Das Bundesministerium für Umwelt, Klimaschutz, Naturschutz und nukleare Sicherheit (BMUKN) hat eine Konsultation von Verbänden zur Erarbeitung des Klimaschutzprogramms gestartet. Das Bündnis Bürgerenergie e.V. hat eine Stellungnahme eingereicht und fordert, Bürgerenergie als tragende Säule für lokale Klimaschutzmaßnahmen zu verankern und macht dafür konkrete Vorschläge:
Das Bündnis Bürgerenergie fordert die Bundesregierung auf, die laufende Konsultation zu nutzen, um Bürgerenergie im Klimaschutzprogramm strukturell zu verankern – etwa durch verlässliche Marktbedingungen, den Abbau unnötiger Hürden und gezielte Finanzierungsinstrumente. Nur mit einer starken Bürgerenergie kann das Klimaschutzprogramm wirksam, sozial gerecht und gesellschaftlich breit getragen umgesetzt werden.
Bürgerenergie muss strategisch und systematisch gestärkt werden, um Investitionen zu gewährleisten, die Akzeptanz zu erhalten und die Klimaziele zu erreichen. Aus Sicht des Bündnis Bürgerenergie ist vor allem politische Verlässlichkeit entscheidend.
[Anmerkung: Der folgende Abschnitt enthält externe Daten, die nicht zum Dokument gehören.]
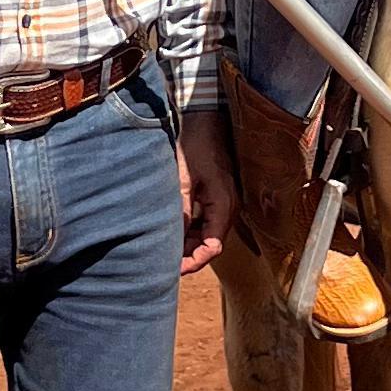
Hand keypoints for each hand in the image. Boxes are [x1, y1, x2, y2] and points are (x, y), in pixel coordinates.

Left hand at [177, 112, 236, 273]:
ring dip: (188, 244)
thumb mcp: (185, 178)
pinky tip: (171, 232)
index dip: (195, 262)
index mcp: (223, 206)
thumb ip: (182, 208)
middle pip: (210, 245)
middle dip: (189, 256)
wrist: (204, 121)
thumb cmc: (196, 146)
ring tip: (165, 251)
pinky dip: (189, 231)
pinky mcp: (214, 197)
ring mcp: (221, 203)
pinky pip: (204, 222)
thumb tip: (174, 237)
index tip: (175, 269)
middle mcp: (226, 208)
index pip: (213, 247)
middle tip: (164, 265)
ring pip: (206, 235)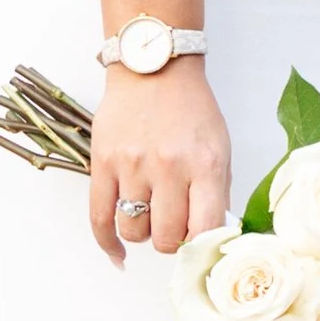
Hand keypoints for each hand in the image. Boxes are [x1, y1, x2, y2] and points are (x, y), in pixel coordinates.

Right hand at [89, 58, 230, 262]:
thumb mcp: (220, 147)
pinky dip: (108, 243)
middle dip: (171, 239)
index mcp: (205, 164)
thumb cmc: (190, 109)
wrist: (154, 67)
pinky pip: (99, 218)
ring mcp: (132, 165)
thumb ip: (218, 194)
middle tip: (172, 224)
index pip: (204, 230)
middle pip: (166, 237)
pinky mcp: (102, 162)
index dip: (201, 246)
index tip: (198, 245)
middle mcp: (169, 167)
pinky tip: (117, 253)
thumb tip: (211, 237)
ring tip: (149, 215)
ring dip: (143, 232)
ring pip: (134, 231)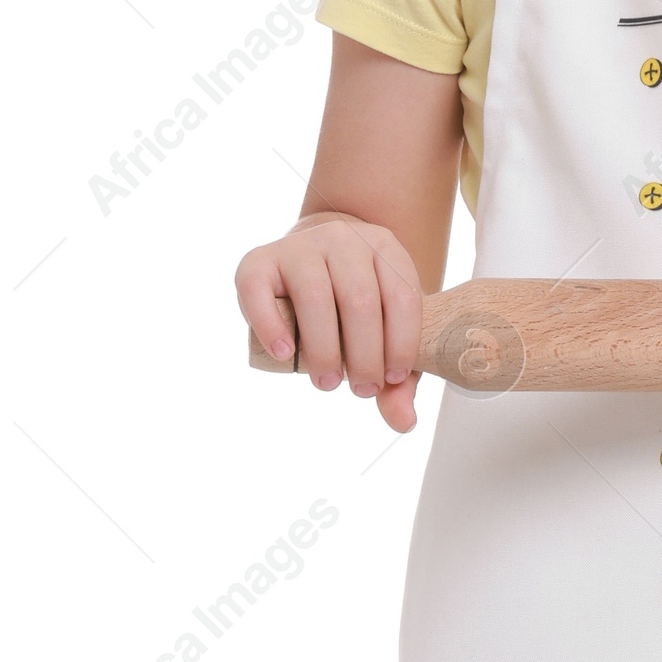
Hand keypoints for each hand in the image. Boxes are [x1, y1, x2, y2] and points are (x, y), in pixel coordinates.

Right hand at [235, 213, 426, 432]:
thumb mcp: (386, 330)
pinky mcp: (258, 260)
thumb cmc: (357, 304)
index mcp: (384, 247)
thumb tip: (404, 422)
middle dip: (364, 355)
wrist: (313, 260)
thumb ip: (399, 377)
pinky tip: (283, 354)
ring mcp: (299, 246)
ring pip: (315, 297)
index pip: (402, 296)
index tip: (393, 378)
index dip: (401, 343)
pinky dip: (270, 326)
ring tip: (326, 382)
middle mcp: (343, 238)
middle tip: (361, 389)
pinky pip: (259, 293)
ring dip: (323, 349)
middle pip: (359, 300)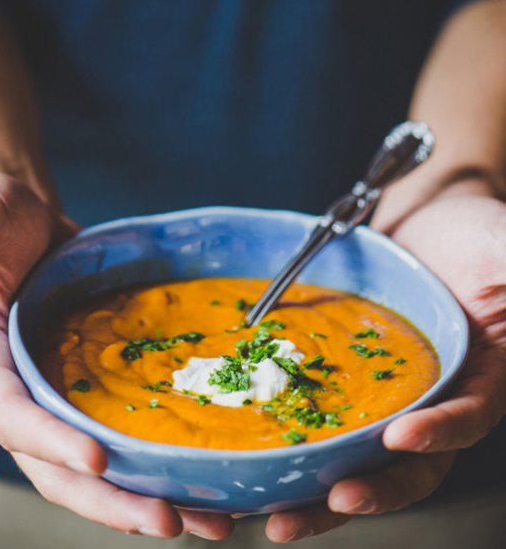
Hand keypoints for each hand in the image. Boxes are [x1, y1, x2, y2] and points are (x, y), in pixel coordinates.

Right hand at [0, 173, 233, 539]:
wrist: (31, 224)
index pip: (12, 414)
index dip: (50, 441)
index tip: (100, 461)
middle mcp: (21, 393)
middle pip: (59, 466)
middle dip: (112, 499)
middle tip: (170, 524)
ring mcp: (59, 395)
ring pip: (100, 465)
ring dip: (148, 495)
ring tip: (210, 521)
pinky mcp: (92, 387)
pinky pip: (124, 430)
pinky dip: (157, 460)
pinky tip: (204, 476)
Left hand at [265, 190, 505, 541]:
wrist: (421, 221)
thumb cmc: (471, 232)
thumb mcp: (505, 246)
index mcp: (481, 378)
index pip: (468, 419)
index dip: (440, 434)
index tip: (402, 437)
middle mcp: (433, 399)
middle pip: (406, 463)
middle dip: (370, 490)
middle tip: (330, 502)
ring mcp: (387, 394)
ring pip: (355, 455)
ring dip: (319, 489)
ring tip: (277, 516)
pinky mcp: (346, 380)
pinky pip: (319, 416)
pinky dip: (293, 445)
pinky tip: (258, 464)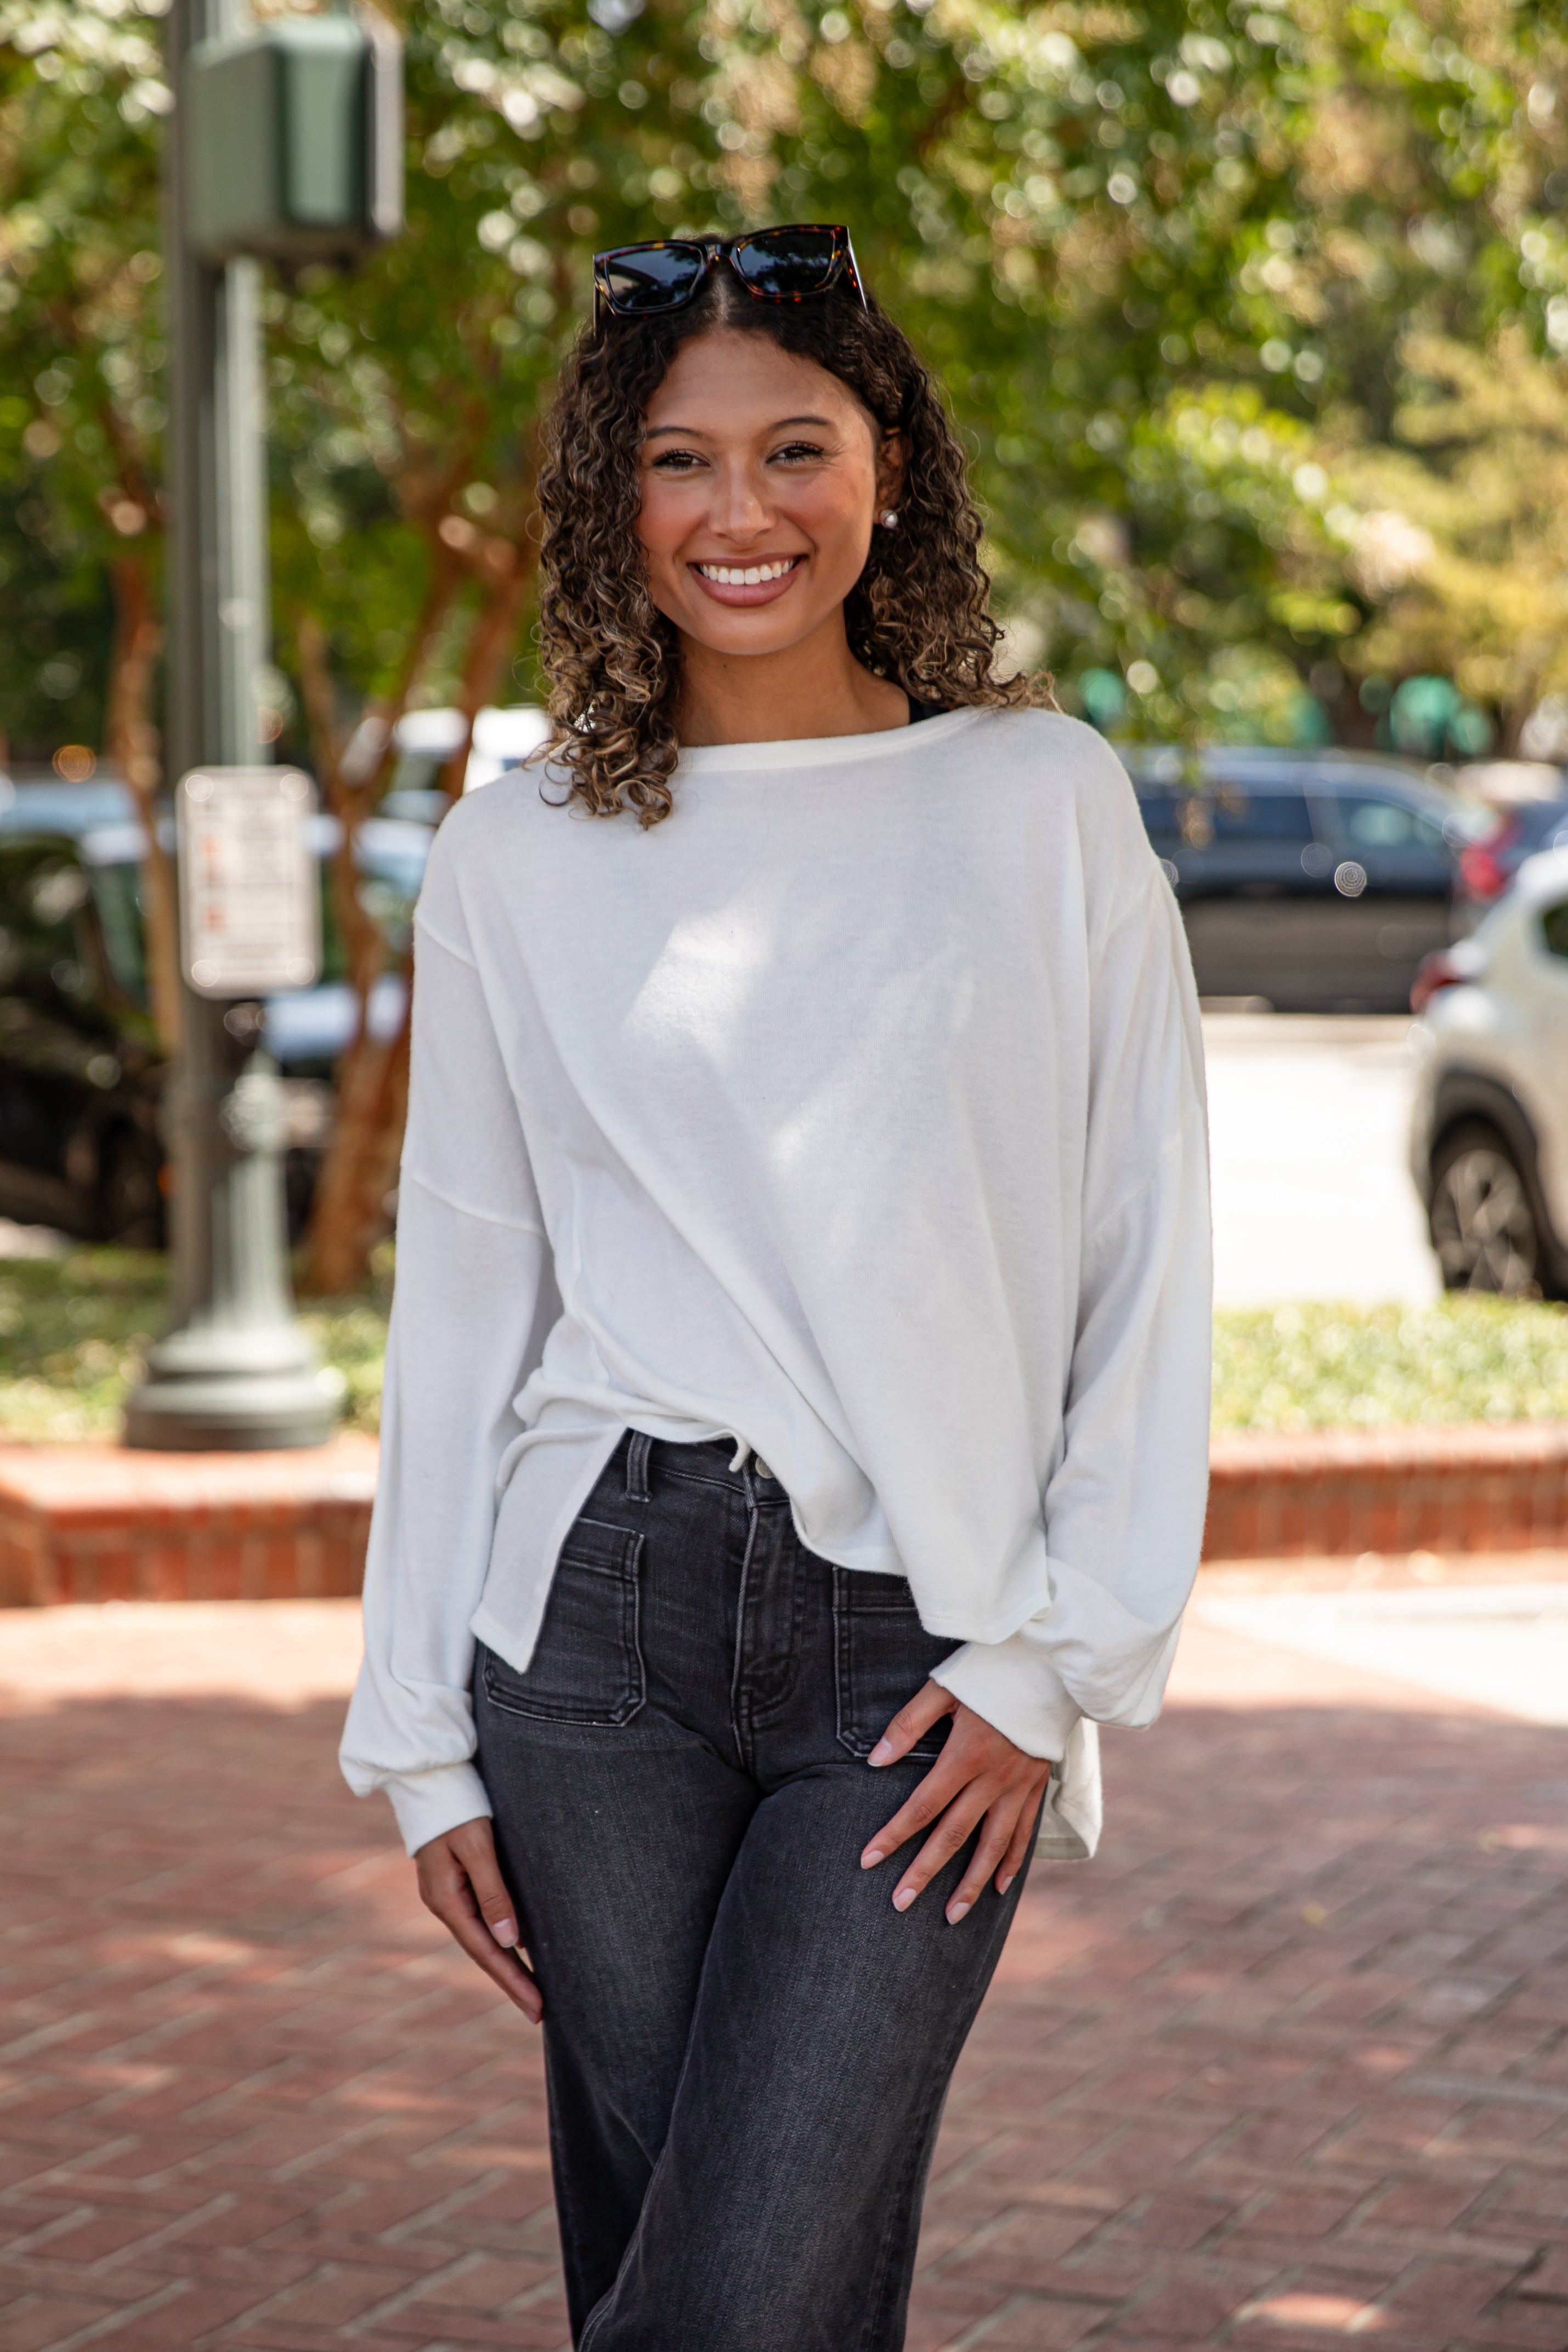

Öffentliche Debatten über Förderkürzungen oder zusätzliche regulatorische Einschränkungen, insbesondere bei Photovoltaik-Aufdachanlagen, haben bereits zu spürbarer Investitionszurückhaltung geführt. Dabei ist gerade das Engagement von Bürger*innen und Genossenschaften unverzichtbar, um den Ausbau erneuerbarer Energien in der nötigen Geschwindigkeit voranzubringen.
„Wenn Bürger*innen eigenes Geld in Klimaschutz investieren sollen, brauchen sie klare und verlässliche Rahmenbedingungen. Wer heute Unsicherheit schafft, gefährdet den Ausbau von morgen“, sagt Harald Uphoff, Vorstand Politik des Bündnis Bürgerenergie e.V.
Zugleich betont das Bündnis, dass Bürgerenergie ein zentraler Schlüssel für soziale Gerechtigkeit und gesellschaftliche Akzeptanz ist. Durch demokratische Beteiligungsmodelle, gemeinschaftliche Strom- und Wärmeprojekte sowie Instrumente wie Energy Sharing profitieren auch Menschen ohne eigenes Dach oder mit niedrigem Einkommen von der Energiewende. Klimaschutz wird so konkret erfahrbar – und verliert den Charakter eines rein ordnungspolitischen Projekts.
„Akzeptanz entsteht nicht durch Vorgaben von oben, sondern durch echte Teilhabe vor Ort. Bürgerenergie verbindet Klimaschutz mit Mitbestimmung und sozialem Ausgleich – das ist ihre besondere Stärke“, so Uphoff weiter.
Darüber hinaus leistet Bürgerenergie einen wichtigen Beitrag zur regionalen Wertschöpfung und zur wirtschaftlichen Stabilität von Kommunen. Ein großer Teil der Investitionen, Erträge und Arbeitsplätze verbleibt in den Regionen und stärkt lokale Wirtschaftskreisläufe. Damit ist Bürgerenergie nicht nur klimapolitisch, sondern auch wirtschafts- und konjunkturpolitisch ein zentraler Baustein.